#### Material supplied:
.....
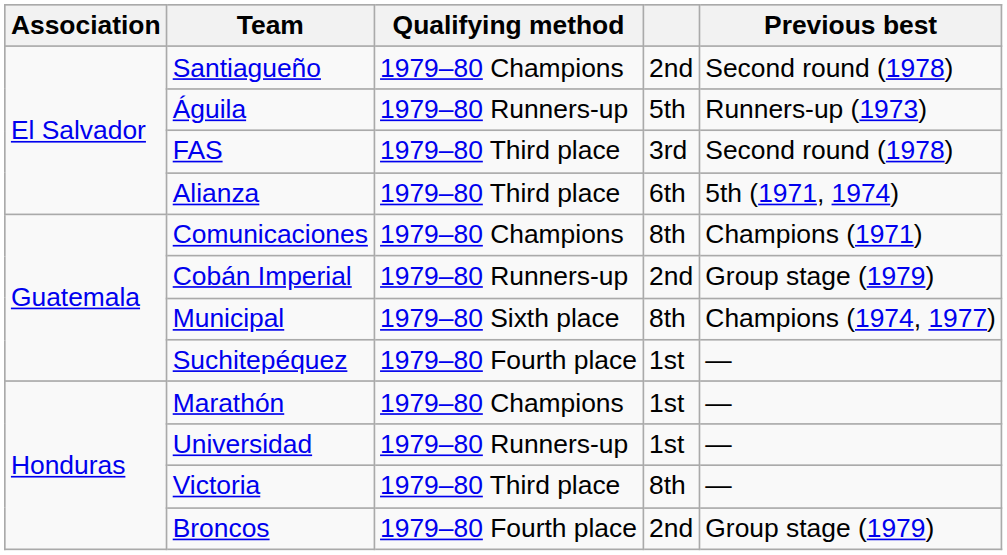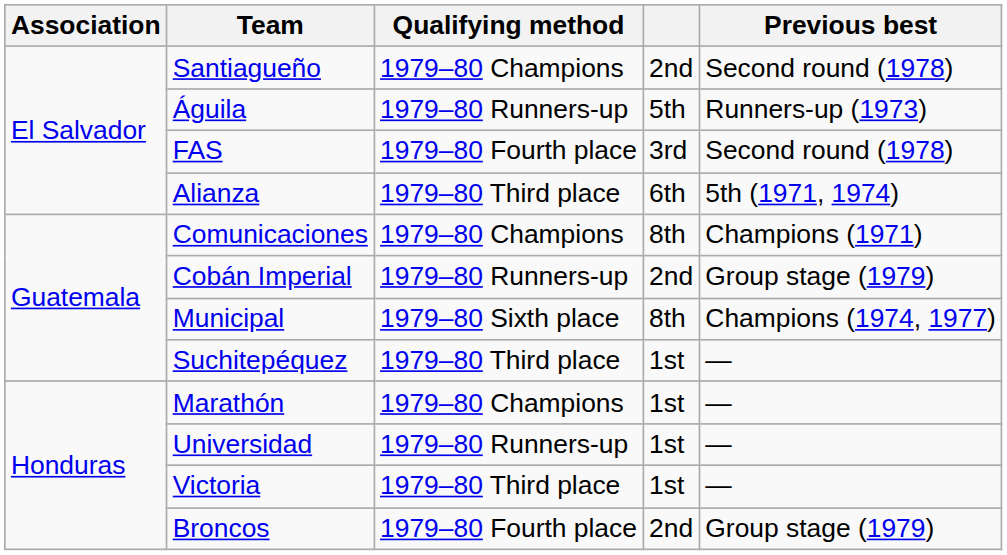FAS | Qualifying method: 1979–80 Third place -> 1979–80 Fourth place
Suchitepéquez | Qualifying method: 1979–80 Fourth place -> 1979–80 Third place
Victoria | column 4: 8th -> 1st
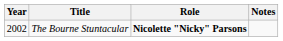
.....
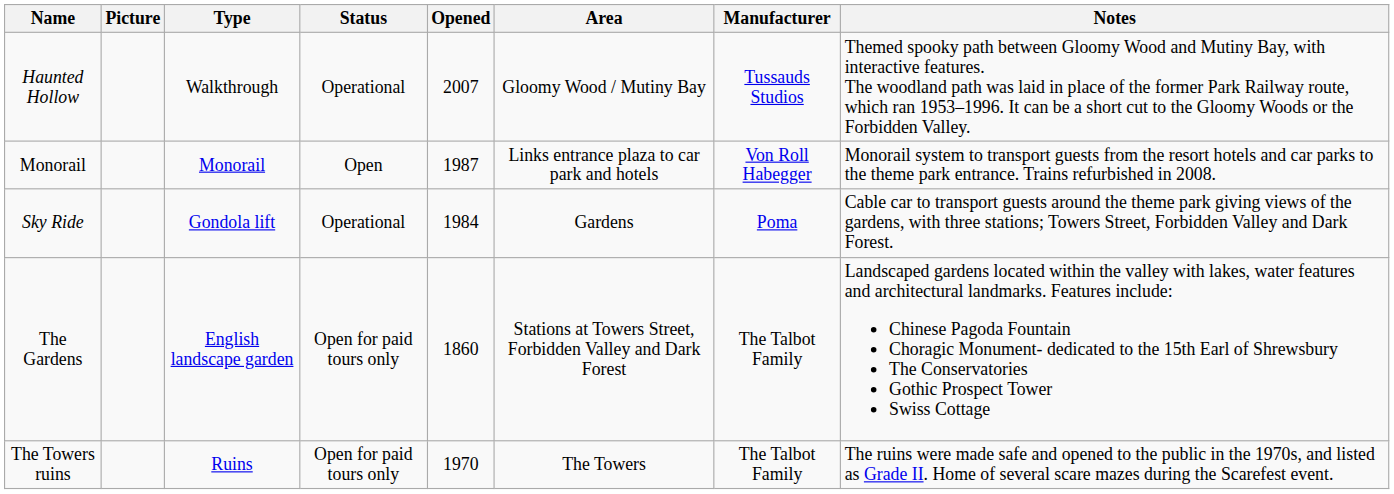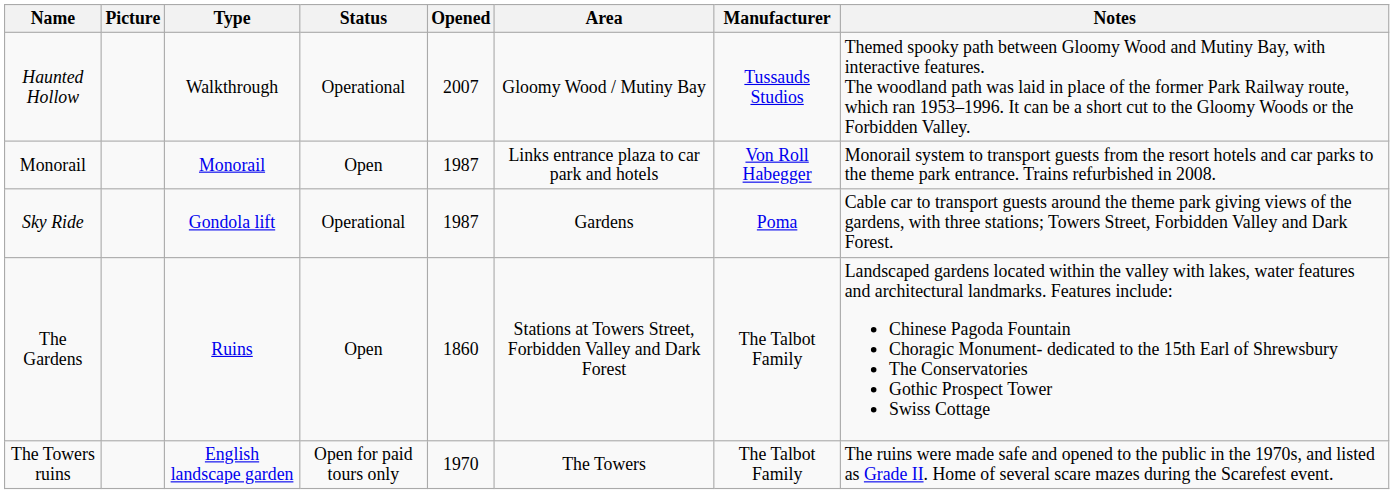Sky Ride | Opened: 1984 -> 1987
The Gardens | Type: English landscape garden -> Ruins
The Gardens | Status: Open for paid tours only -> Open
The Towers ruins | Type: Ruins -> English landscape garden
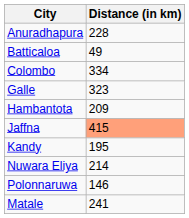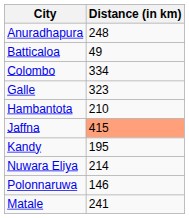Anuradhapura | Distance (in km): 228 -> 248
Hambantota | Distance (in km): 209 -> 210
.....
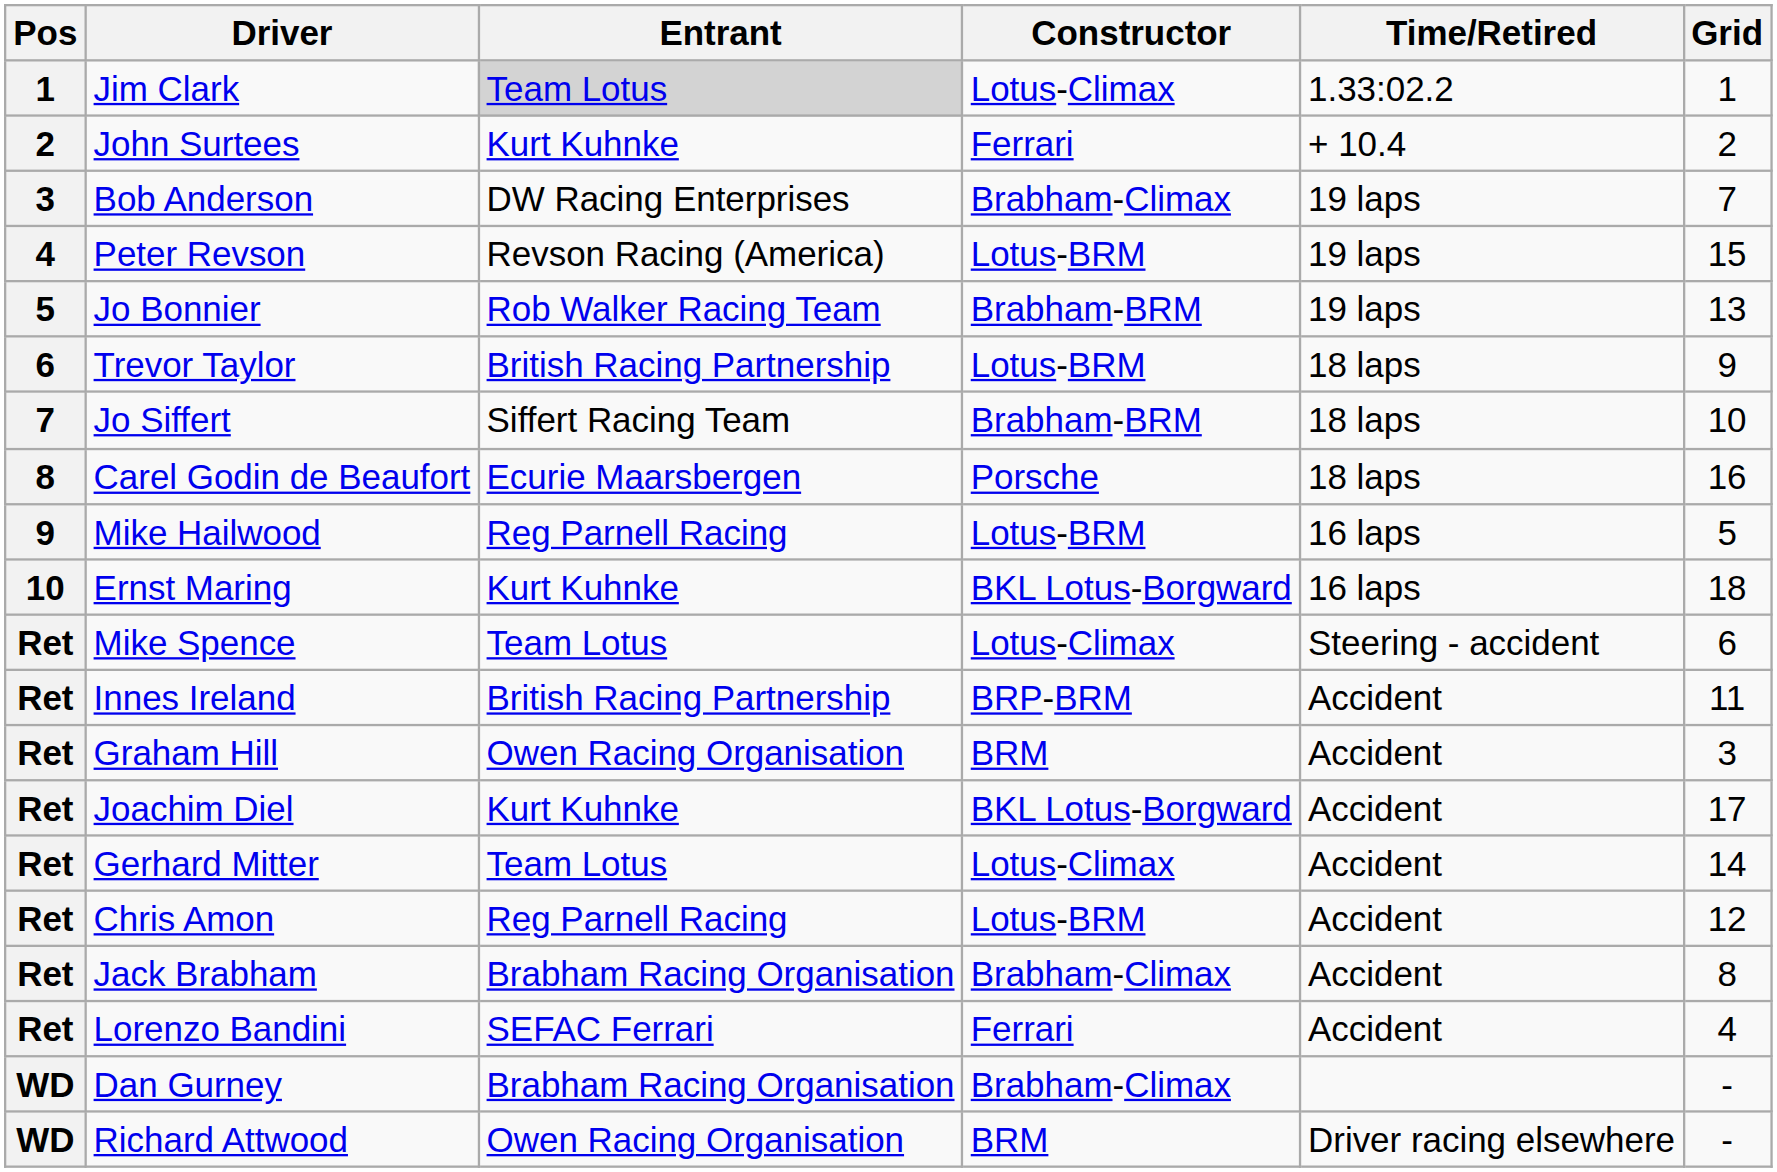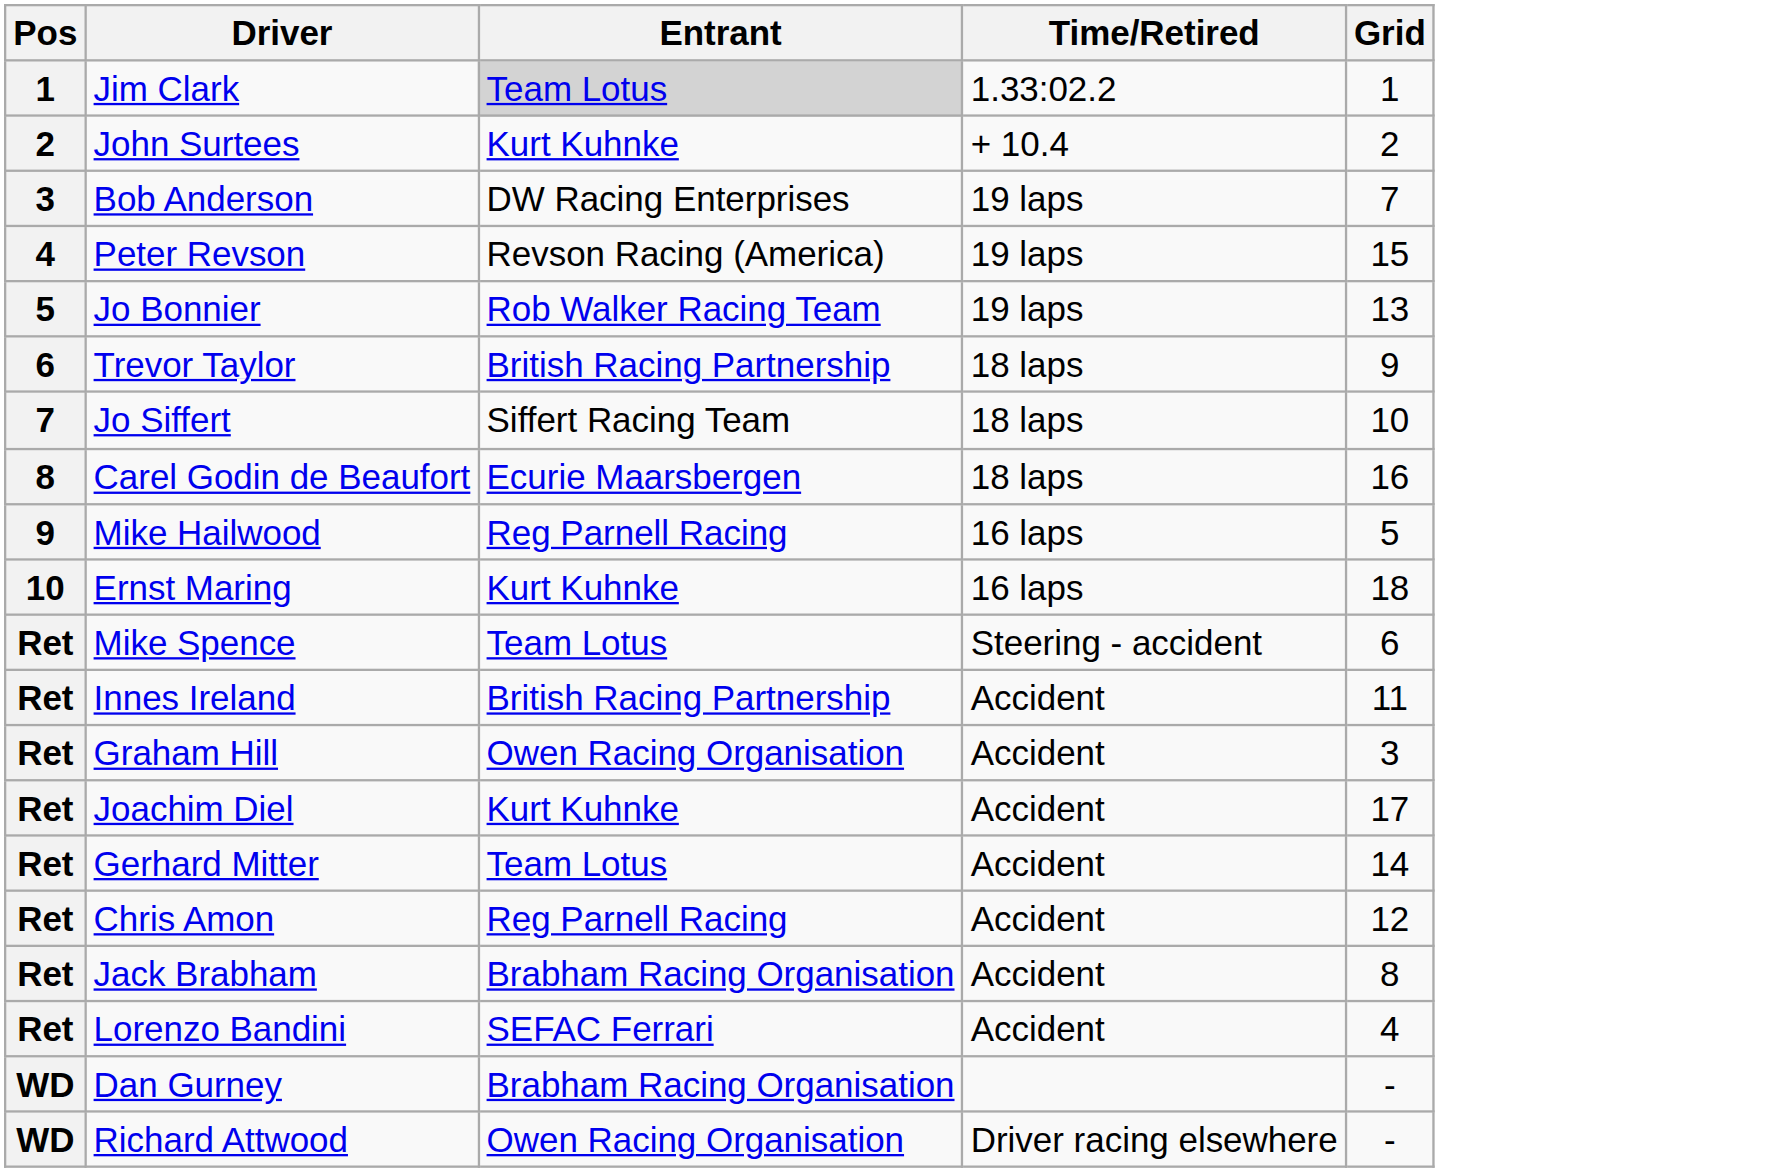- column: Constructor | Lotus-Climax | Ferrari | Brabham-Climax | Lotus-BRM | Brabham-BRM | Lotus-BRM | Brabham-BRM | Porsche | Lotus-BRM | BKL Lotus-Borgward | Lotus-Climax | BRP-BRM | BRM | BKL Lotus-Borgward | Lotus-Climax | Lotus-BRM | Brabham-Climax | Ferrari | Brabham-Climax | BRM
.....
#### Instructions to follow:
Rewrite everything from the line containing "Sky Ride | Opened: 1984 -> 1987" down to the line containing "Hambantota | Distance (in km): 209 -> 210", changing "Type" to "Category" and keeping the rest the same. Leave the pictures out.

#### Finished exercise:
Sky Ride | Opened: 1984 -> 1987
The Gardens | Category: English landscape garden -> Ruins
The Gardens | Status: Open for paid tours only -> Open
The Towers ruins | Category: Ruins -> English landscape garden
Anuradhapura | Distance (in km): 228 -> 248
Hambantota | Distance (in km): 209 -> 210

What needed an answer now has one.